Consigna 1:
Responde a las siguientes preguntas con la información del fragmento de lectura sobre Samuel Feijóo.
(a) ¿En qué año estrenó Roberto Manzano su Canto a la sabana?
(b) ¿Con qué versos se inicia el poema Beth-El?
(c) En los versos citados al final del fragmento, ¿qué hacen las vacas después de pasar junto a quien habla en el poema?
Consigna 2: Prolonga el fragmento de lectura sobre Samuel Feijóo a partir del último verso citado.

En Lo cubano en la poesía Cintio Vitier afirmó sobre Samuel Feijóo: “El yo está virgen y salvaje ante la naturaleza”, y también: “Después de Francisco Pobeda y El Cucalambé, Samuel Feijóo es el primer y único poeta cubano hasta hoy, que se haya sumergido totalmente en la naturaleza de la isla”. [1] Claro que esa afirmación de Cintio data de 1958, porque un poco más tarde, en 1973, Roberto Manzano estrenó su Canto a la sabana,libro que solo vino a ver la luz en 1996, pese a que sus principales versos eran conocidos desde mucho antes. El libro-poema de Manzano da testimonio —en similar magnitud que el de Feijóo— de un compromiso ontológico visceral con el paisaje cubano. De él dijo Jesús David Curbelo, al reconocerlo como texto insignia de la propuesta de los años setenta que peyorativamente llamaron tojosismo, “que representaba (…) el inicio de un movimiento que intentaba rescatar para nuestras letras nada menos que el lirismo y la subjetividad”.[2]

Samuel Feijóo. Imagen: Caricatura de Pedro Méndez y Jamler / Tomada de revistasignos.com

No obstante, la relación de Feijóo con la naturaleza concebía al entorno vegetal en completa armonía con el animal, solo perturbado por la presencia profanadora del hombre. Así, el panteísta más persistente de la lírica cubana del siglo xx inició su inmenso poema Beth-El con versos descriptivos: “Para los ojos cae esa morada lluvia / callada por los campos de luz en juego”,[3]para recubrirla décadas después con la crítica sarcástica de “Vacas y chivos”, entre otros muchos de los que configuran El pan del bobo:

El llano brilla, las vacas
andan con sus pasos de hadas.
Pasan junto a mí,
que yazgo en la yerba,
y resoplan, me miran y andan.

Datos para revisar:
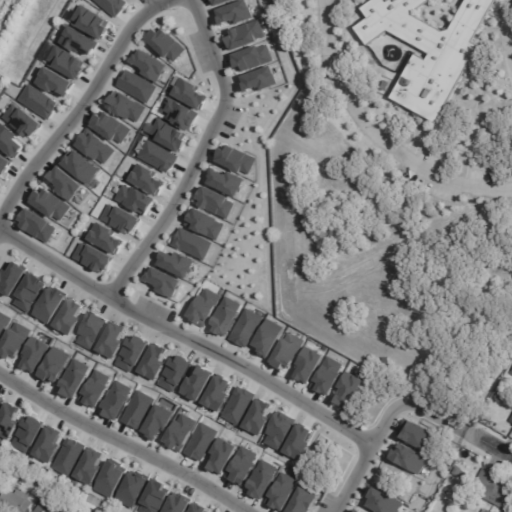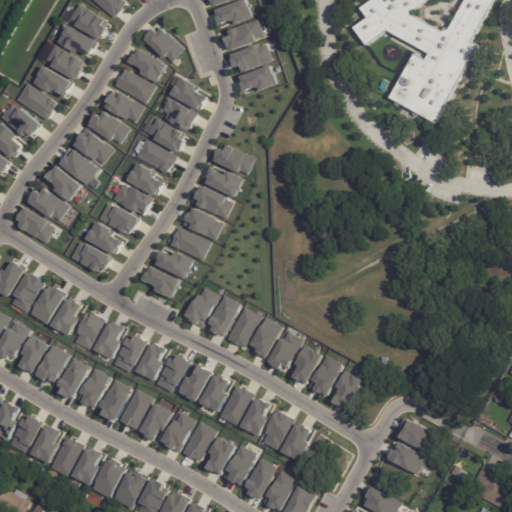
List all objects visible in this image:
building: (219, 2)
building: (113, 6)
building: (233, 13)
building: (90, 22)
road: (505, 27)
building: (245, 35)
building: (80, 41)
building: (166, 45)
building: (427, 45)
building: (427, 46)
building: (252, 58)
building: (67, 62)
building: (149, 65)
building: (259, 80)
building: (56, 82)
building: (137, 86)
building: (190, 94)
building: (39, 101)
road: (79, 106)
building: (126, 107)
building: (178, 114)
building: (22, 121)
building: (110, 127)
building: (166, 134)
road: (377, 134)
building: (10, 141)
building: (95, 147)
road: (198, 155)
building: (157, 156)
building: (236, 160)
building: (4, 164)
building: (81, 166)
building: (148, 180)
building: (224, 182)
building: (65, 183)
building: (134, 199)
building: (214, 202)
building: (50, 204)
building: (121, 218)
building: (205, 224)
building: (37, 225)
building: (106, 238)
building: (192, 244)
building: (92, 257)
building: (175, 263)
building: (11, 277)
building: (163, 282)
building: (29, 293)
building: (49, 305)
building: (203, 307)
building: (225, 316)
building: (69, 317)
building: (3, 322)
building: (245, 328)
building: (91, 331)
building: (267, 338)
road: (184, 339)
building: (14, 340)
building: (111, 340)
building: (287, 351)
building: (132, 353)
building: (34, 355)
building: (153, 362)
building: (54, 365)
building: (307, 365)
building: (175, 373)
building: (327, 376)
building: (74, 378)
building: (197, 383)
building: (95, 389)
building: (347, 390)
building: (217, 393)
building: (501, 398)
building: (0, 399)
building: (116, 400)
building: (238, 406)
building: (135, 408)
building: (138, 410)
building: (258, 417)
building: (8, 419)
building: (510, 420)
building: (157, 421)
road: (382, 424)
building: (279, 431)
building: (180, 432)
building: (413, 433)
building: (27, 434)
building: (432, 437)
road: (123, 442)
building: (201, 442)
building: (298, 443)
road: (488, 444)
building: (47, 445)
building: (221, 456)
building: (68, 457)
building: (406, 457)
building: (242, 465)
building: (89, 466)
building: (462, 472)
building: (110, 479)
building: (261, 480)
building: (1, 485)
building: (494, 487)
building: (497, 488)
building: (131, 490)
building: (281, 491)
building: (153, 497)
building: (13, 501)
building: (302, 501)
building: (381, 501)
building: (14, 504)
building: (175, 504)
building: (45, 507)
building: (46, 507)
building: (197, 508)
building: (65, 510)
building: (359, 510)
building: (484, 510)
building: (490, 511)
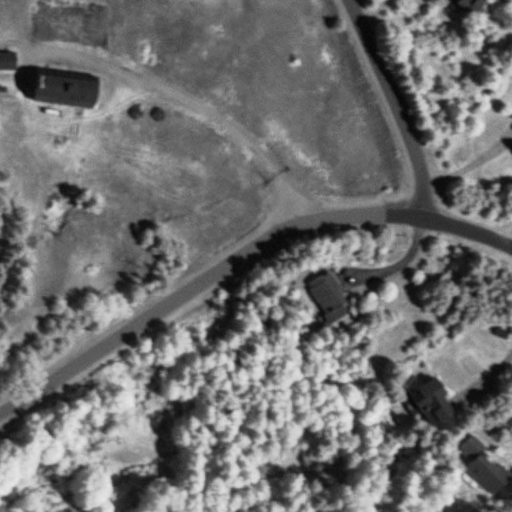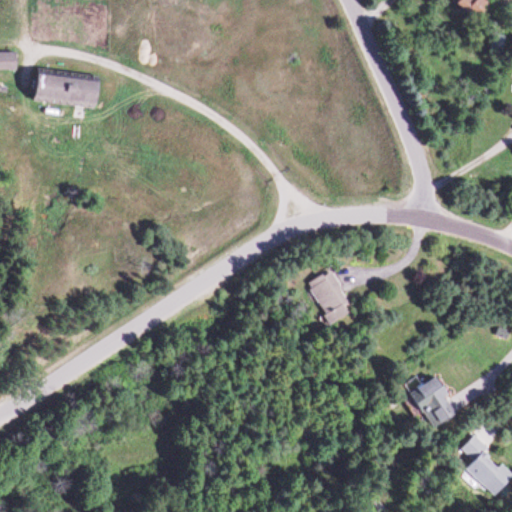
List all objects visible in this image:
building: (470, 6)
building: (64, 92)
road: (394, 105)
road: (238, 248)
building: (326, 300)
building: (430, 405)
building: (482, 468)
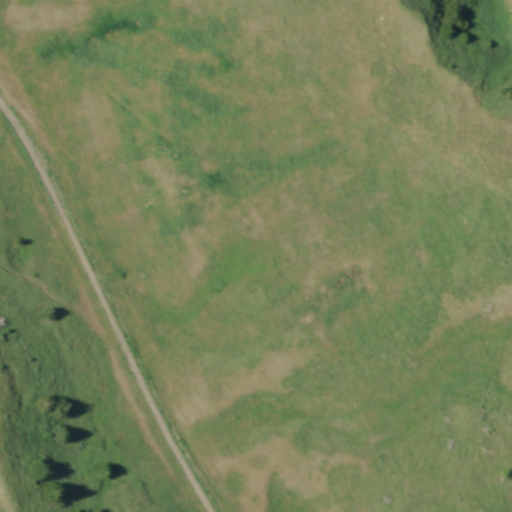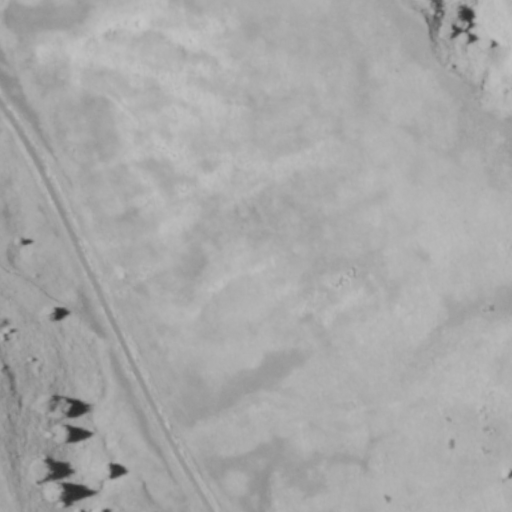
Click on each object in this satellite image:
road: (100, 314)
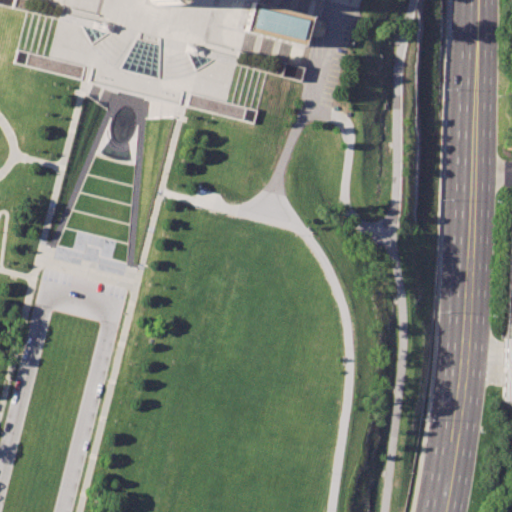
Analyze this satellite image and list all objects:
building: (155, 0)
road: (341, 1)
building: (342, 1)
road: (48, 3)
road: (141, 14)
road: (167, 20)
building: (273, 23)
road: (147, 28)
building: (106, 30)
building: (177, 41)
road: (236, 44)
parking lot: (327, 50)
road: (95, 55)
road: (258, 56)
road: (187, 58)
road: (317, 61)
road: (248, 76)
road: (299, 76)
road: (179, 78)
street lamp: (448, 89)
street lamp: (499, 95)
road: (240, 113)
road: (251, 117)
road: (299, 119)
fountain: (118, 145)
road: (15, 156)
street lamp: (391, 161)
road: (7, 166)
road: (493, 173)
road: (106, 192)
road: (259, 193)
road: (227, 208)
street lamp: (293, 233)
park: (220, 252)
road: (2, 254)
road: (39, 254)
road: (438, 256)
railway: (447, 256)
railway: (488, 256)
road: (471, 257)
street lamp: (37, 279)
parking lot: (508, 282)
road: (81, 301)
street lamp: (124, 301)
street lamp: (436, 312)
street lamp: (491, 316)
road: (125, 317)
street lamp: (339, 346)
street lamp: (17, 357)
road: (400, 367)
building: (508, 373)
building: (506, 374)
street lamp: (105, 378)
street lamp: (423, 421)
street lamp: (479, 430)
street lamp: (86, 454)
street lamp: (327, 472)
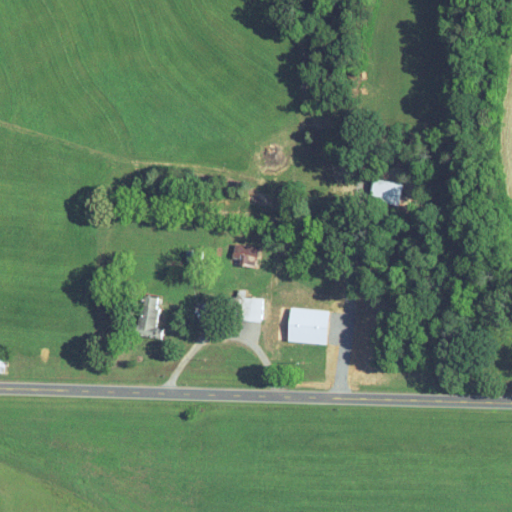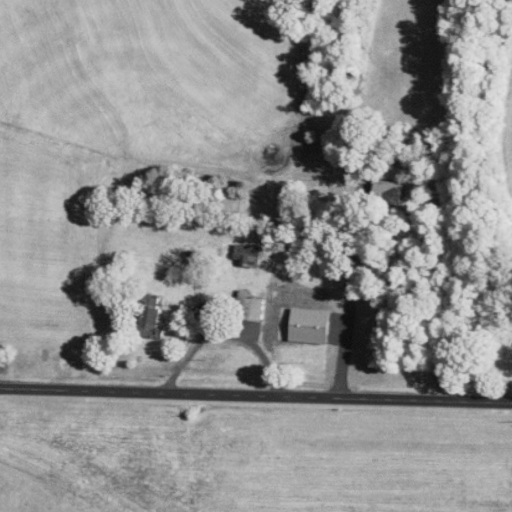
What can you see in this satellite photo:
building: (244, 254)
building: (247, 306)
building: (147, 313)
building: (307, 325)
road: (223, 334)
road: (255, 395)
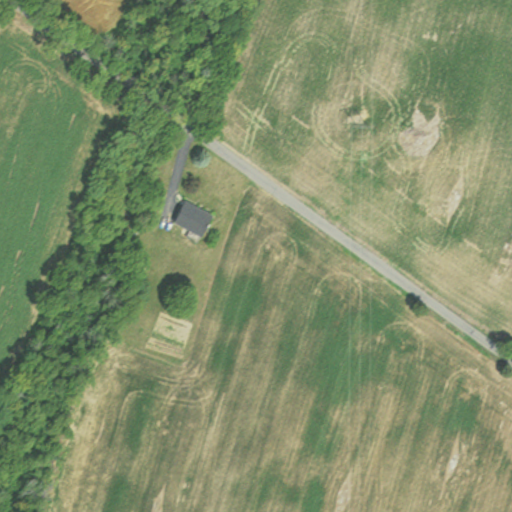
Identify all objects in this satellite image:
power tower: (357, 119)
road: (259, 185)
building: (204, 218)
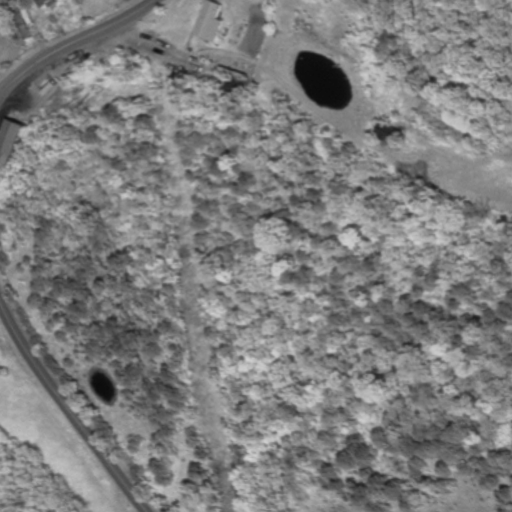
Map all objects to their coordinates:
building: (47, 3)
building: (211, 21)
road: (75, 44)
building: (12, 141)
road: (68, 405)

Resultado del ejercicio 1:
(a) En 1973.
(b) Con “Para los ojos cae esa morada lluvia / callada por los campos de luz en juego”.
(c) Resoplan, miran a quien habla y andan.

Resultado del ejercicio 2:
Los chivos con sus ojos
filosóficos que
leen los libros del rocío,
llegan junto a mí, confiados,
con sol
en las testas barbadas,
los amarillos cuernos.

Hermanos, he visto
cómo os asesinan.
No comeré jamás
de vuestros cuerpos.[4]

La enumeración de elementos vegetales de aquella primera etapa, de extraña alquimia sintáctica, en su caso rebasaba el simple nombrar los deslumbramientos, pues el suyo era un paisaje físico cargado de subjetividades y de interacciones, como lo demuestran ese “candor del árbol”, o “el iris lento” que “dora flor antigua”. Puede decirse que toda su poesía de ese corte, antes de que asumiera una estética más irónica o sarcástica rayana con lo antipoético, pero siempre sentenciosa, se apoya en el encandilamiento de un ojo-lente que describe pero beneficia lo descrito con poderoso pincel metafórico.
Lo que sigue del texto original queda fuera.